The small group of volunteers has been vigilant in mowing and clearing away debris. Once they started piling up debris, other residents added to the piles. Now, they need help hauling it away. Councilwoman Rogers has promised help from General Services to pick up the growing debris mounds.

“We’re out there literally every day,” Boquet said. “We’ve appointed block leaders to take care of abandoned homes.”

Many residents park vehicles in the driveways of empty homes. “Houses that are empty and not lived in — we want them to look lived in,” said Boquet, who has lived there just three years.

She and her fiance, Tony Williams, have a park behind their house that was once overrun with weeds. “The mosquitoes were so bad the kids couldn’t get out there,” Boquet said.

Now, Boquet mows it regularly and youths have returned to play at the basketball court, as nice as any in the city. She said the park once had playground equipment but it had deteriorated so badly it was hauled away.

The group even created its own park on an abandoned lot. They hold committee meetings there and neighborhood barbecues. Resident Anthony Williams made the park’s table and benches.

The education

East believes Marshalltown Terrace residents should understand there’s a new pride in the community. “We’re trying to educate them. If you’re committing a crime, the task force will be out.”

It’s common for residents to call East before they call police.

There’s a focus on children, too. “Every home with a child, can that child read and write and are they ready for success?” East asks.

He has signed a contract with a small rundown church in the community to rent space for a community center. Once the church itself is rehabilitated, East envisions community dinners and events for youths such as a movie night.

Butting into neighbors’ lives and backyards isn’t always easy.

“We get a lot of thank-yous and we get a lot of ‘what do you think you’re doing?’ ” East said.

“I think it’s great when you have citizens who take back their community and who organize and come together and do the work; I applaud them for that,” Rogers said.

Others have noticed, too.

On a warm August day, Boquet navigated her Yard Man across tall grass at the corner of Wisconsin Street and 21st Avenue. Taylor, Motley and Mary Hampton picked up debris. The area borders Bethune Early Learning Center, a Gary Community School Corp. preschool.

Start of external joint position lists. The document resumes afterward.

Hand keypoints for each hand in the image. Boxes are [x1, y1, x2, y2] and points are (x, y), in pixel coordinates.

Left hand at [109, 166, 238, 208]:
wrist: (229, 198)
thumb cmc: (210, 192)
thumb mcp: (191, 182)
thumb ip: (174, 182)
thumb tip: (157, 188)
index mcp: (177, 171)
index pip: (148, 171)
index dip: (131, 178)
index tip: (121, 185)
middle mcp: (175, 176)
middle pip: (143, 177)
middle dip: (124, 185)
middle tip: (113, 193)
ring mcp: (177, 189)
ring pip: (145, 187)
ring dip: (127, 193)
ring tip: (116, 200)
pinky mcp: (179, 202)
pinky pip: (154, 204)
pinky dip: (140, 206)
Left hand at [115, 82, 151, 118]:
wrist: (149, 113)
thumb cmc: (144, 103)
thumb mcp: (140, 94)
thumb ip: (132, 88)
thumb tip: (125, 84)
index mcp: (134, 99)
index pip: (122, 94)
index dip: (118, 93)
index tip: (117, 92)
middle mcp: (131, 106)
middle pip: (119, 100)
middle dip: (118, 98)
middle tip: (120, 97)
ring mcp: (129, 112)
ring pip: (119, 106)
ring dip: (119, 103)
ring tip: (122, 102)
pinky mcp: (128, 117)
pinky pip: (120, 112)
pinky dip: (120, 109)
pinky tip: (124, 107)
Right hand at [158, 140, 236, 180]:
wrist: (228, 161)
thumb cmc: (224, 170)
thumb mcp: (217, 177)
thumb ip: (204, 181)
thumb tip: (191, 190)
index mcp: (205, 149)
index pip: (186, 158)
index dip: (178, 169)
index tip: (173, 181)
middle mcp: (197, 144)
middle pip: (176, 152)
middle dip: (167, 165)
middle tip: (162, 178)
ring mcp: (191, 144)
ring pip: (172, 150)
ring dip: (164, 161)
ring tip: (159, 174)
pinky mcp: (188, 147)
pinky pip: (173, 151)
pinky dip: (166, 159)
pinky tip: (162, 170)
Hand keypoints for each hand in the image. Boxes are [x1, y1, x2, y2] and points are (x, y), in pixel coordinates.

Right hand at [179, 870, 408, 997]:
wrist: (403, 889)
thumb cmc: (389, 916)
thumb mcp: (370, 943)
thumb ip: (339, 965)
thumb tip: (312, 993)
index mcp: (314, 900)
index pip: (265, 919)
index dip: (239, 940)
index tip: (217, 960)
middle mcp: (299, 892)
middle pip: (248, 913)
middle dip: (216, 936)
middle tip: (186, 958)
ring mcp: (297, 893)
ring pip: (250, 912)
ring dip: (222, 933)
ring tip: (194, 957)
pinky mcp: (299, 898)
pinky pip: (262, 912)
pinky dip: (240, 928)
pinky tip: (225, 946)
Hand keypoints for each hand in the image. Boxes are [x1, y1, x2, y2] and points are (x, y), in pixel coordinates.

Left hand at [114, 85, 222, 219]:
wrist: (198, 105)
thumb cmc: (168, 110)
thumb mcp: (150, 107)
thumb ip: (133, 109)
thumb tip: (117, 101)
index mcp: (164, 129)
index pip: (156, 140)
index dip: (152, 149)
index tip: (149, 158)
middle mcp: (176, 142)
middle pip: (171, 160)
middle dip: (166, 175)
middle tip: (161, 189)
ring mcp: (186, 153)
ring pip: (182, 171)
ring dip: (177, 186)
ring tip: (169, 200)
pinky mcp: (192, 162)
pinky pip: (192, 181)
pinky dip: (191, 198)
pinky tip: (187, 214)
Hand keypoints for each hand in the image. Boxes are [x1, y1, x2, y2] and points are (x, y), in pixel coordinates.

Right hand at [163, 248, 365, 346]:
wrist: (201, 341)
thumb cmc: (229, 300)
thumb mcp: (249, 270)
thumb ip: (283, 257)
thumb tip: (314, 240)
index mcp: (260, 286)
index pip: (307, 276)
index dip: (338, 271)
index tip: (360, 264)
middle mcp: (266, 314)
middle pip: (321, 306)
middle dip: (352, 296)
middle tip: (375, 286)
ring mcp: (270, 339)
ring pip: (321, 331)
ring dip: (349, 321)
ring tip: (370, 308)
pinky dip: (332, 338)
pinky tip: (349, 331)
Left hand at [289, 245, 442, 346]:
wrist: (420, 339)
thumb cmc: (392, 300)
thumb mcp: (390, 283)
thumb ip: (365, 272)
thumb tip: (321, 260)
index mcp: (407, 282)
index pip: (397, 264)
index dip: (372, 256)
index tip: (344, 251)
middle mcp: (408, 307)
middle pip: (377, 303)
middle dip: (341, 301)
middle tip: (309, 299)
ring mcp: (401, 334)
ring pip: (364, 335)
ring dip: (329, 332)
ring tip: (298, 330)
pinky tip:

Principal Ava Ligon couldn’t believe it.

“I believe it will help the children to understand that people care about this community and if we work together, especially around our schools, we can have a climate of excellence.”

Keeping the faith

At least one of the five men in the orange jumpsuit from the Lake County Jail grew up in Marshalltown. On this hot September day, Albert Walton, 38, was back wielding a weed cutter. Another offender pushed a mighty lawn-and-brush mower across knee-high weeds.

Walton was part of a Lake County work-release offender crew taking on the overgrowth at nine abandoned houses.

Taylor, Motley and Boquet relished the help made possible by contacting Lake County Deputy Chief Willie Stewart, who oversees the work-release program.

“We’ll rake this up next week,” Motley said.

Resident Lisi McClain, who grew up in Marshalltown Terrace, emerged with an armful of water for the work crew.

“For them to do what they’ve been doing makes me feel good,” McClain said.

Taylor, armed with two pairs of gloves, a visor and a bandanna, just hopes their work can continue.

Next up, they’re meeting with police to form a crime watch program.

“I’m hoping everybody stays aboard. We need plywood, nails, lawn mowers, trimmers. We had no control over people moving in and out of houses, but we take pride in our own.”